Following our time in Virginia we travelled to Washington, DC where we were hosted by our partners in the Central Atlantic Conference of the United Church of Christ and held successful meetings with numerous faith-based justice organizations, the State Department, several congressional offices, the US Institute for Peace and even held a congressional briefing on the state of churches in Colombia in the midst of the armed conflict.

Upon returning to Colombia in July I was asked to begin working full-time with the Peace Commission’s Prophetic Call human rights documentation program. Our goals there continue to be to document the impact of the armed conflict on Protestant and evangelical churches in Colombia, to provide material, spiritual and legal support to the victims and to advocate for governmental policies - both in Colombia and from the US - that support victims and bringing an end to the armed conflict. 

In late 2012 we published the short-format Prophetic Call annual report with cases from 2010 and 2011 and as of right now are working hard to get the long-format reports published in both Spanish and English.
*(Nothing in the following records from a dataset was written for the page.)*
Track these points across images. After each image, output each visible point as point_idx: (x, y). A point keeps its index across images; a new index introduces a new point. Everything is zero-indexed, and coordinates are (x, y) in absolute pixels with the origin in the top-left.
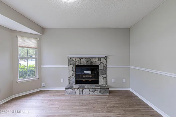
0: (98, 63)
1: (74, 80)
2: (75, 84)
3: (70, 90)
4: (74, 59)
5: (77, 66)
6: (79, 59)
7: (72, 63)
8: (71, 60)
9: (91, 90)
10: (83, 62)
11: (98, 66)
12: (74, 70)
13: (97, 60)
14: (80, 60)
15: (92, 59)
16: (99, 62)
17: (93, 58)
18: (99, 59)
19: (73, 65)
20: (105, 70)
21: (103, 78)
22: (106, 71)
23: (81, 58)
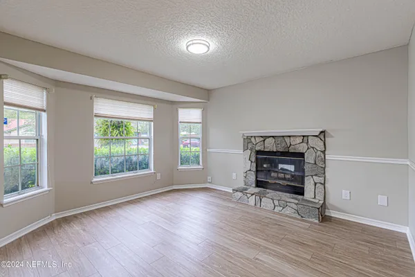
0: (302, 148)
1: (252, 178)
2: (254, 185)
3: (240, 194)
4: (253, 139)
5: (258, 152)
6: (262, 139)
7: (250, 146)
8: (248, 140)
9: (276, 203)
10: (270, 145)
11: (302, 155)
12: (253, 159)
13: (299, 140)
14: (264, 141)
15: (287, 140)
16: (305, 144)
17: (290, 136)
18: (305, 138)
19: (251, 149)
20: (321, 164)
21: (315, 184)
22: (324, 168)
23: (265, 138)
These reports, which bear witness to the hundreds of human rights violations suffered by members of our churches as well as the positive responses to the conflict from our churches, can be found at

We continued to accompany the farming communities of El Garzal, Las Pavas and a group of 12 farming communities in southern Córdoba Province all of whom face violence in their struggle to keep the land they depend on for survival. We celebrate with the communities of El Garzal and Las Pavas recent decisions from the Colombian Rural Development Institute (INCODER) in favor of the peasants’ ownership of the land.
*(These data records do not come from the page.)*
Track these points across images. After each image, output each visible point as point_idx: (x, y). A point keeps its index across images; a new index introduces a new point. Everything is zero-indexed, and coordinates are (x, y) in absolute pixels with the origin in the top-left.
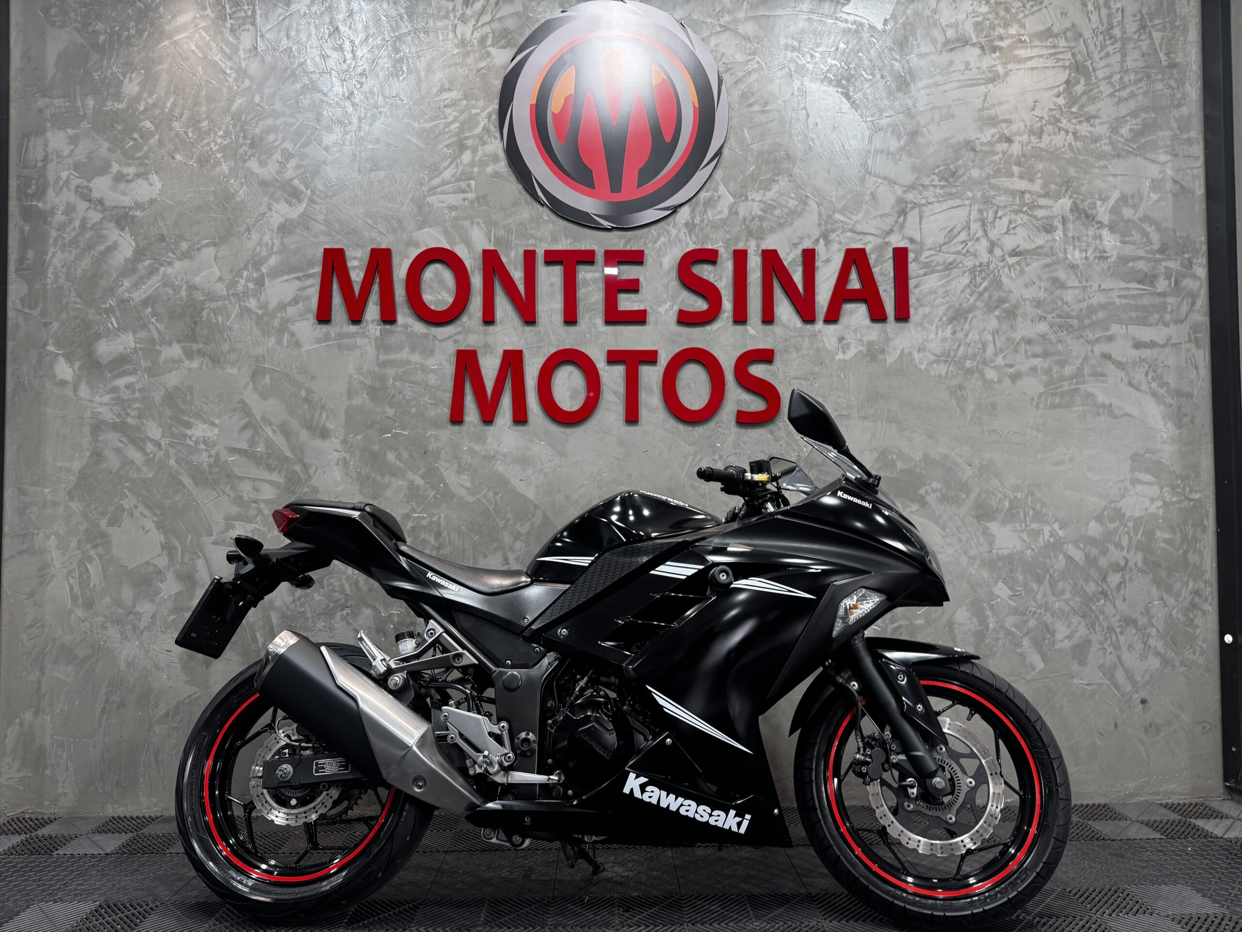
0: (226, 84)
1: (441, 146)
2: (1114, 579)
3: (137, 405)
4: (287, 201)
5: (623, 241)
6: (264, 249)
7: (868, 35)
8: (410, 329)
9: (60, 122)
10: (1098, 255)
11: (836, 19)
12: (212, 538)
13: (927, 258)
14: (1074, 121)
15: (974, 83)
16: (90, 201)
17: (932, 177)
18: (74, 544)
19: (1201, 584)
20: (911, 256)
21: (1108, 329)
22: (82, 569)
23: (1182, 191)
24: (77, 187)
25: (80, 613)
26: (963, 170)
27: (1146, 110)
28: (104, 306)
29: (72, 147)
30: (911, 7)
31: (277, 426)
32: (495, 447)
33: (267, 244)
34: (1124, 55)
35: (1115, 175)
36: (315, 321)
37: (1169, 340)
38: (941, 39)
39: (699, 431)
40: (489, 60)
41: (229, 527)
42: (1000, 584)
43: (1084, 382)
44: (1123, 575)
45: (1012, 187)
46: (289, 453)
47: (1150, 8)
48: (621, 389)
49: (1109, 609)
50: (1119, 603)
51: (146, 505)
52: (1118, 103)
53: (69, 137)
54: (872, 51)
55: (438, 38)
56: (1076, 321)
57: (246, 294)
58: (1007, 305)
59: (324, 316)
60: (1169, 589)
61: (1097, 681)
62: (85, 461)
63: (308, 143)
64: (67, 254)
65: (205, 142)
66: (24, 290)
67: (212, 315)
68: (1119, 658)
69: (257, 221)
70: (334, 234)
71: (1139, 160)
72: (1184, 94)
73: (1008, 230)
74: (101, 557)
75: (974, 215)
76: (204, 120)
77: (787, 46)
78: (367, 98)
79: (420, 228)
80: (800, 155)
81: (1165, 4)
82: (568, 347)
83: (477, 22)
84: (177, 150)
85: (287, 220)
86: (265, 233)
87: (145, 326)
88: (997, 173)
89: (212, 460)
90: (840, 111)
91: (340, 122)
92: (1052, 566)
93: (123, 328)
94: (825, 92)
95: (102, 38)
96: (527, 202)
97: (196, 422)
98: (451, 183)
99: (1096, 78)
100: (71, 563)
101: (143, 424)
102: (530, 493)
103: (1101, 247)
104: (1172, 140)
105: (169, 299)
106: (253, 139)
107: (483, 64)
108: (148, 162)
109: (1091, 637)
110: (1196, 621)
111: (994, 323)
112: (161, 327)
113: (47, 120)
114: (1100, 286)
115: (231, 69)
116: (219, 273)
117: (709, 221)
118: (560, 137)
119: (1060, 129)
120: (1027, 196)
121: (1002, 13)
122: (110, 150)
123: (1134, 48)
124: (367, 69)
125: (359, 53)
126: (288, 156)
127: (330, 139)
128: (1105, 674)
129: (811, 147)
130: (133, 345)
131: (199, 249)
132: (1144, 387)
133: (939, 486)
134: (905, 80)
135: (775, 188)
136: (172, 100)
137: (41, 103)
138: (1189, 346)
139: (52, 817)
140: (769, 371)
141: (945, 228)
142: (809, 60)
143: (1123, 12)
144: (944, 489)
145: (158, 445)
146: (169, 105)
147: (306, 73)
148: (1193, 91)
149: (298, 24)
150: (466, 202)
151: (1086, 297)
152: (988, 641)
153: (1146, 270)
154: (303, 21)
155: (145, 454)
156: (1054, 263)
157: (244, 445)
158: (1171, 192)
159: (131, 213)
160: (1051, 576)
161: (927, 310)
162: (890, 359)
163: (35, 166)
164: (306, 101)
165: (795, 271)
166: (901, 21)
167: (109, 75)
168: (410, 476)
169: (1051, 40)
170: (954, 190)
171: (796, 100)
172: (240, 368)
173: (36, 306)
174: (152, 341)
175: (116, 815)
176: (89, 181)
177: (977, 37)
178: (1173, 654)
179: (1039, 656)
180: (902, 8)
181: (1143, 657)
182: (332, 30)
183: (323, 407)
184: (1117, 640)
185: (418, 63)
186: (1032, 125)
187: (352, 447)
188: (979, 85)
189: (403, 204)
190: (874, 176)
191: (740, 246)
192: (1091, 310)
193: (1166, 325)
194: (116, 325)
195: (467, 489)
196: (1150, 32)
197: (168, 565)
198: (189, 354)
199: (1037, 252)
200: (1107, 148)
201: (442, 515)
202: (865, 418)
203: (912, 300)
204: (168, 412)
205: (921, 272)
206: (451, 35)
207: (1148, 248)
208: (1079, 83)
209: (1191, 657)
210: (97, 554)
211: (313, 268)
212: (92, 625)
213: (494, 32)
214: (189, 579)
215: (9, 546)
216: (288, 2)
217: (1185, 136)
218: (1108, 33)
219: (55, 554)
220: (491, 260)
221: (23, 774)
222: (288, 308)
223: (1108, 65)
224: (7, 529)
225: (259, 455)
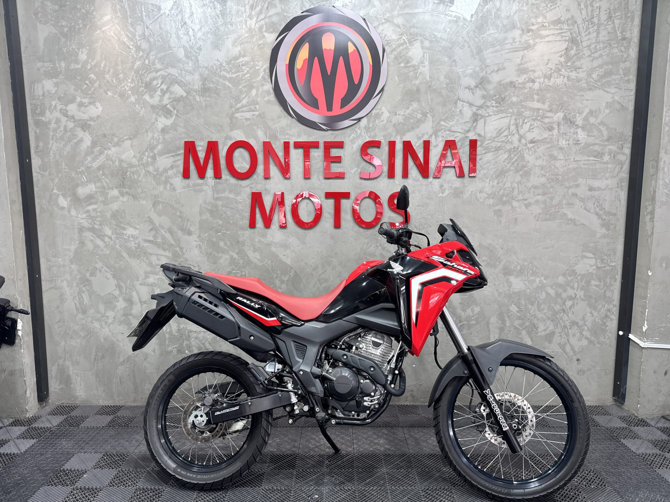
0: (131, 54)
1: (240, 87)
2: (569, 303)
3: (99, 219)
4: (164, 116)
5: (333, 137)
6: (155, 141)
7: (462, 24)
8: (228, 182)
9: (49, 75)
10: (575, 142)
11: (446, 14)
12: (139, 282)
13: (486, 144)
14: (568, 70)
15: (516, 50)
16: (67, 116)
17: (492, 101)
18: (75, 284)
19: (611, 306)
20: (479, 143)
21: (576, 181)
22: (80, 296)
23: (622, 109)
24: (61, 109)
25: (80, 316)
26: (508, 97)
27: (607, 64)
28: (79, 170)
29: (56, 88)
30: (486, 7)
31: (167, 229)
32: (271, 239)
33: (156, 139)
35: (587, 100)
36: (182, 178)
37: (607, 186)
38: (501, 25)
40: (264, 39)
41: (147, 277)
42: (513, 306)
43: (562, 208)
44: (574, 301)
45: (533, 106)
46: (173, 242)
47: (614, 6)
48: (332, 211)
49: (565, 317)
50: (570, 314)
51: (107, 267)
52: (593, 60)
53: (54, 83)
54: (464, 32)
55: (237, 27)
56: (560, 177)
57: (147, 164)
58: (526, 168)
59: (186, 174)
60: (595, 308)
61: (557, 351)
62: (77, 246)
64: (59, 144)
65: (122, 85)
66: (40, 162)
67: (132, 175)
68: (568, 340)
69: (150, 127)
70: (189, 133)
71: (601, 90)
72: (628, 55)
73: (530, 129)
74: (88, 290)
75: (513, 122)
76: (121, 74)
79: (231, 130)
81: (623, 4)
83: (257, 18)
84: (108, 90)
85: (165, 126)
86: (155, 133)
88: (526, 99)
89: (136, 245)
92: (539, 297)
93: (90, 181)
95: (66, 29)
96: (285, 116)
97: (128, 227)
98: (246, 106)
99: (582, 46)
100: (74, 293)
101: (102, 228)
102: (288, 262)
103: (576, 139)
104: (619, 80)
105: (110, 167)
106: (146, 83)
107: (261, 42)
108: (94, 96)
109: (555, 330)
110: (607, 324)
111: (518, 178)
112: (108, 181)
113: (42, 74)
114: (574, 159)
115: (132, 45)
116: (133, 154)
117: (376, 125)
118: (301, 81)
119: (561, 75)
120: (541, 111)
121: (535, 10)
122: (75, 90)
123: (603, 29)
125: (197, 36)
126: (164, 93)
128: (560, 347)
130: (95, 190)
131: (123, 141)
132: (592, 210)
133: (486, 259)
134: (481, 49)
135: (411, 108)
136: (104, 63)
137: (39, 64)
138: (617, 189)
139: (76, 406)
141: (497, 129)
143: (600, 8)
144: (488, 261)
145: (111, 238)
146: (102, 65)
147: (170, 48)
148: (633, 52)
149: (165, 21)
150: (254, 116)
151: (567, 164)
152: (505, 332)
153: (599, 151)
154: (168, 19)
155: (105, 242)
156: (552, 147)
157: (151, 238)
158: (616, 109)
159: (88, 123)
160: (538, 302)
161: (485, 171)
162: (465, 197)
163: (39, 99)
165: (420, 152)
166: (480, 15)
167: (71, 50)
168: (231, 253)
169: (560, 25)
170: (503, 108)
171: (423, 60)
172: (147, 201)
173: (46, 171)
174: (104, 187)
175: (104, 405)
176: (66, 107)
177: (520, 24)
178: (594, 339)
179: (529, 339)
180: (481, 8)
181: (580, 340)
182: (183, 24)
183: (188, 220)
184: (568, 331)
185: (228, 41)
186: (546, 73)
187: (203, 239)
188: (519, 51)
189: (223, 117)
190: (462, 101)
191: (392, 139)
192: (569, 171)
193: (607, 179)
194: (86, 180)
195: (258, 259)
196: (613, 20)
197: (120, 295)
198: (122, 194)
199: (543, 141)
200: (584, 85)
201: (247, 272)
203: (478, 167)
204: (114, 222)
205: (483, 152)
206: (244, 26)
207: (601, 139)
208: (573, 49)
209: (603, 340)
210: (86, 289)
211: (180, 151)
212: (86, 322)
213: (266, 24)
214: (130, 301)
215: (45, 286)
216: (159, 8)
217: (626, 78)
218: (591, 21)
219: (67, 289)
220: (267, 147)
221: (61, 387)
222: (168, 171)
223: (589, 39)
224: (43, 277)
225: (159, 243)
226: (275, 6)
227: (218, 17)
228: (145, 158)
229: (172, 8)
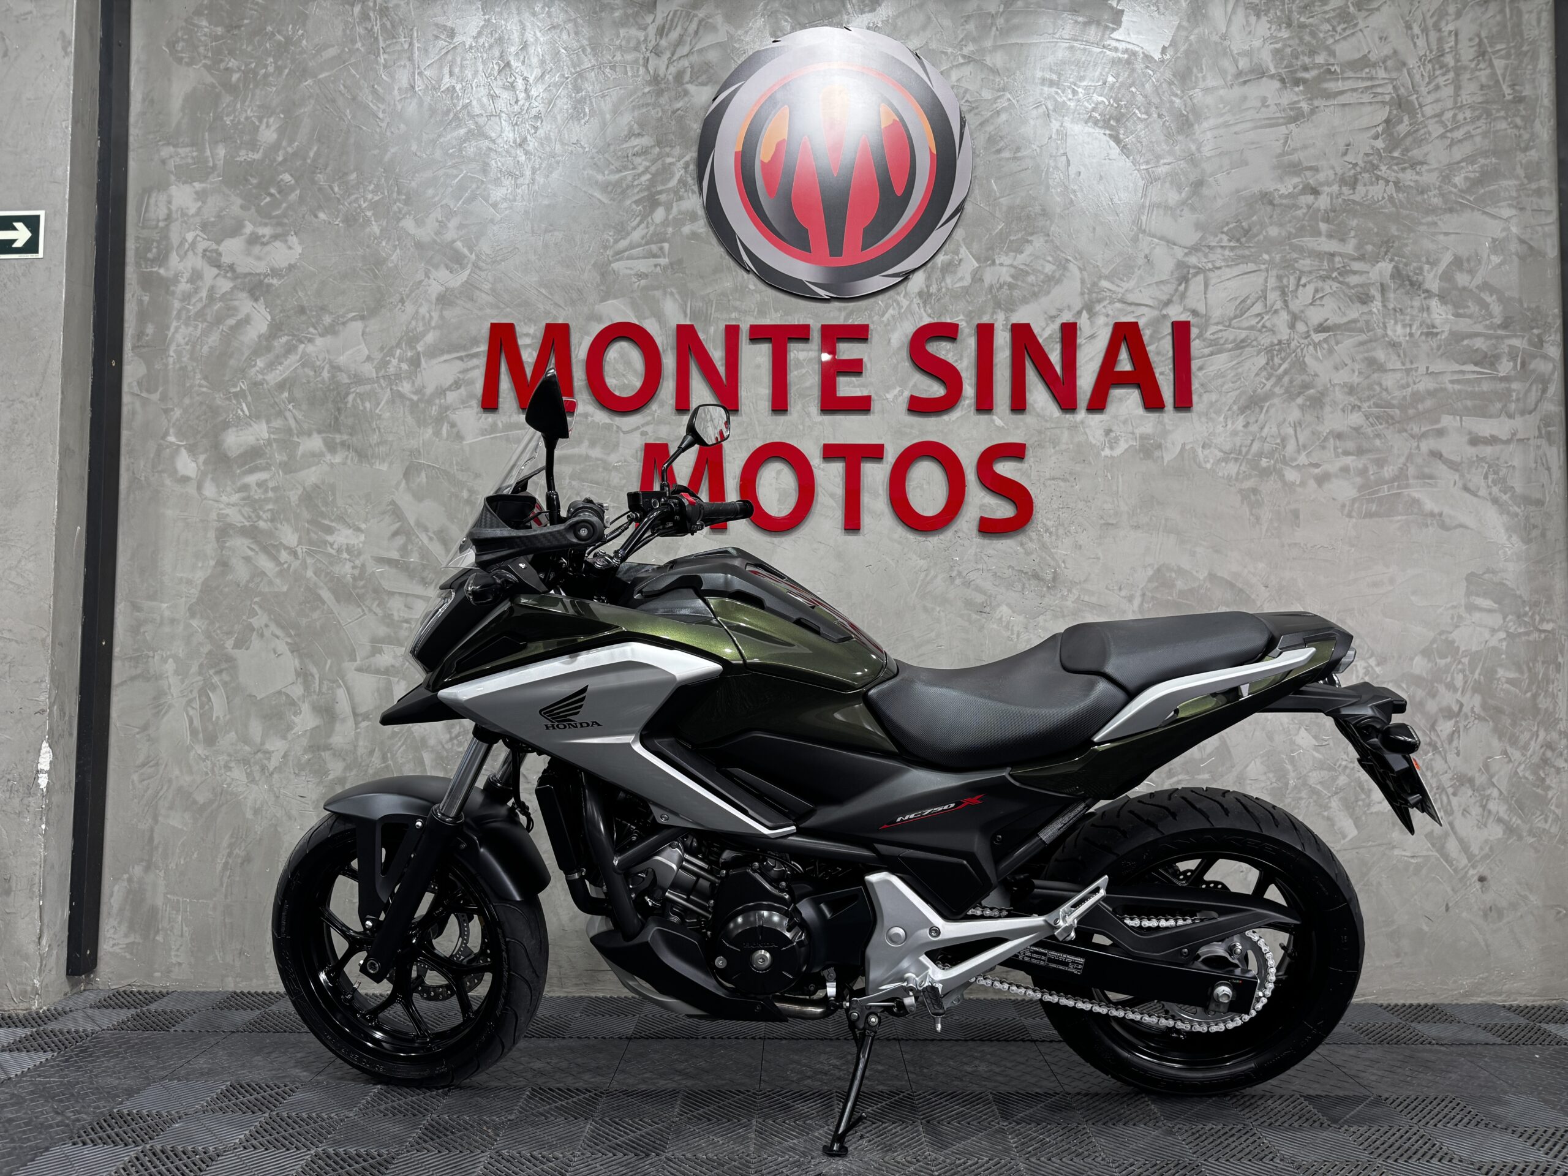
0: (378, 130)
1: (628, 202)
2: (1446, 727)
3: (270, 506)
4: (447, 267)
5: (843, 314)
6: (421, 324)
7: (1143, 66)
8: (590, 419)
9: (187, 175)
10: (1425, 330)
11: (1104, 47)
12: (356, 664)
13: (1213, 334)
14: (1395, 168)
15: (1273, 124)
16: (219, 267)
17: (1220, 236)
18: (194, 669)
19: (1554, 735)
20: (1194, 330)
21: (1438, 421)
22: (204, 699)
23: (1530, 253)
24: (205, 250)
25: (200, 750)
26: (1258, 227)
27: (1485, 154)
28: (233, 390)
29: (200, 204)
30: (1196, 31)
31: (434, 533)
33: (424, 318)
34: (1458, 88)
35: (1446, 234)
36: (479, 409)
37: (1514, 434)
38: (1232, 70)
39: (933, 542)
40: (686, 99)
41: (376, 651)
42: (1302, 731)
43: (1407, 486)
44: (1457, 722)
45: (1318, 248)
47: (1490, 31)
48: (839, 490)
49: (1439, 764)
50: (1451, 756)
51: (279, 625)
52: (1451, 146)
53: (197, 193)
54: (1147, 86)
55: (626, 73)
56: (1397, 411)
57: (398, 377)
58: (1312, 391)
59: (490, 402)
60: (1514, 741)
61: (1425, 853)
62: (209, 571)
63: (473, 198)
64: (191, 329)
65: (353, 197)
66: (142, 370)
67: (358, 401)
68: (1451, 824)
69: (411, 291)
70: (502, 306)
71: (1477, 216)
72: (1532, 134)
73: (1314, 301)
74: (225, 684)
75: (1272, 282)
76: (352, 172)
77: (1043, 81)
78: (542, 144)
79: (603, 300)
80: (1058, 210)
81: (1509, 25)
82: (776, 439)
83: (673, 55)
84: (320, 207)
85: (447, 289)
86: (421, 305)
87: (280, 414)
88: (1301, 231)
89: (356, 572)
90: (1108, 157)
91: (510, 174)
93: (256, 416)
94: (1089, 134)
95: (235, 77)
96: (729, 269)
97: (339, 527)
98: (640, 245)
99: (1423, 116)
100: (191, 691)
101: (276, 529)
103: (1429, 321)
104: (1517, 191)
105: (309, 382)
106: (408, 194)
107: (679, 104)
108: (286, 221)
110: (1548, 782)
111: (1295, 414)
112: (300, 416)
113: (172, 172)
114: (1427, 368)
115: (384, 112)
116: (367, 352)
117: (947, 289)
118: (770, 191)
119: (1378, 178)
120: (1337, 259)
121: (1307, 38)
122: (242, 207)
123: (1470, 79)
124: (543, 111)
125: (534, 92)
127: (498, 193)
128: (1433, 845)
129: (1072, 201)
130: (266, 436)
131: (344, 324)
132: (1483, 492)
134: (1187, 120)
135: (1029, 250)
136: (315, 148)
137: (166, 151)
138: (1539, 442)
139: (164, 991)
140: (1020, 470)
141: (1236, 298)
142: (1070, 96)
143: (1456, 35)
145: (294, 553)
146: (311, 154)
147: (472, 116)
148: (1544, 130)
149: (463, 59)
150: (658, 268)
151: (1410, 380)
152: (1288, 801)
153: (1484, 347)
154: (469, 56)
155: (279, 564)
156: (1371, 341)
157: (395, 555)
158: (1517, 254)
159: (266, 281)
161: (1214, 397)
162: (1168, 457)
163: (157, 226)
164: (470, 149)
165: (1052, 350)
166: (1183, 49)
167: (242, 120)
169: (1367, 70)
170: (1247, 252)
171: (1053, 144)
172: (391, 463)
173: (156, 391)
174: (289, 431)
175: (238, 991)
176: (219, 243)
177: (1275, 67)
178: (1519, 822)
179: (1351, 821)
180: (1184, 33)
181: (1482, 825)
182: (502, 65)
184: (1449, 802)
185: (603, 104)
186: (1344, 174)
188: (1278, 125)
189: (583, 270)
190: (1150, 235)
191: (986, 320)
192: (1417, 397)
193: (1511, 416)
194: (247, 413)
196: (1491, 60)
197: (304, 696)
198: (331, 447)
199: (1349, 327)
200: (1436, 201)
202: (1137, 527)
203: (1195, 385)
204: (306, 515)
205: (1207, 351)
206: (642, 71)
207: (1488, 322)
208: (1402, 122)
209: (1541, 825)
210: (220, 680)
211: (478, 346)
212: (214, 765)
213: (692, 67)
214: (327, 712)
215: (120, 671)
216: (452, 34)
217: (1534, 186)
218: (1438, 59)
219: (173, 680)
220: (687, 337)
221: (131, 939)
222: (448, 393)
223: (1437, 101)
224: (117, 650)
225: (412, 566)
226: (714, 28)
227: (584, 51)
228: (395, 362)
229: (480, 34)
The biggest development in Colombia in 2012 was the beginning of formal negotiations between the FARC guerrilla and the Colombian government seeking to end their armed conflict. This new scenario for peace has invigorated peacebuilding networks throughout Colombia, who in late 2012 scrambled to find ways to contribute to the peace process. As the Cedecol Peace Commission we were delighted to help organize the Peoples Building Peace – International Peace Conference including hosting the Rev. Raúl Suárez of the Martin Luther King Center of Havana, Cuba. Negotiations are ongoing in Havana and we ask all to pray for a positive outcome.

Looking ahead at 2013

In 2013 we hope to continue the work mentioned above – accompanying the victims of the armed conflict, bearing witness to their testimony and creatively seeking to build peace with justice in Colombia.

I personally, and the members of the Cedecol Peace Commission generally, are grateful for the support we receive through the four official partnerships with which we’re blessed: the Central Atlantic and Connecticut Conferences of the United Church of Christ and the Capital Area Region and Virginia Region of the Disciples of Christ. We hope that each of these can be renewed and strengthened in 2013.

We look forward to hosting a delegation from our UCC partners from May 30 – June 9 of this year. There is still space available. Won’t you consider joining? If interested please contact me and/or Charlie Pillsbury of Shalom United Church of Christ in New Haven, CT {} for more information.

I am grateful to all those who support my ministry in Colombia in so many different ways. I’ll do my best to stay in touch in 2013 and thank you in advance for your prayers and support!